Context: Rare patients with short stature and growth hormone (GH) resistance have dominant-negative variants in the GH receptor. We describe a patient with GH resistance due to elevated levels of GH binding protein and demonstrate the potential for a precision medicine intervention.

Objective: To determine whether high-dose GH can overcome GH resistance in this specific patient resulting in normal insulin-like growth factor (IGF)-1 levels and improved growth rates.
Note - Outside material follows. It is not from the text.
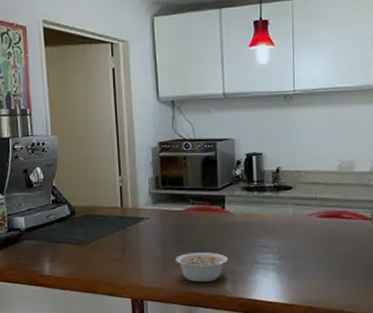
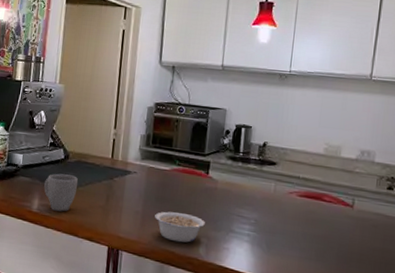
mug: none [53,231,90,271] -> present [44,173,78,212]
Methods: Single patient trial of ascending doses of GH followed by a dose stable phase: total 12 months of treatment. The patient has a heterozygous variant in the GH receptor resulting in elevated levels of GH binding protein manifesting as GH resistance and severe short stature. Daily subcutaneous GH was administered, starting at 50 µg/kg/day and escalating to 250 µg/kg/day until goal IGF-1 achieved. The subject continued on 250 µg/kg/day for a total treatment duration of 12 months. The primary outcome measure was the dose of GH required to achieve an IGF-1 level above the midpoint of the normal range. Secondary endpoints included height velocity and the change in height SDS during the first year of treatment.

Results: A dose of GH of 250 µg/kg/day achieved the target IGF-1 level. The patient's annualized height velocity was 8.7 cm/year, an increase of 3.4 cm/year from baseline, resulting in a 0.81 SD gain in height.

Conclusion: A precision medicine approach of extremely high dose GH was able to overcome GH resistance in a patient with a dominant-negative variant in the GH receptor resulting in elevated GH binding protein levels.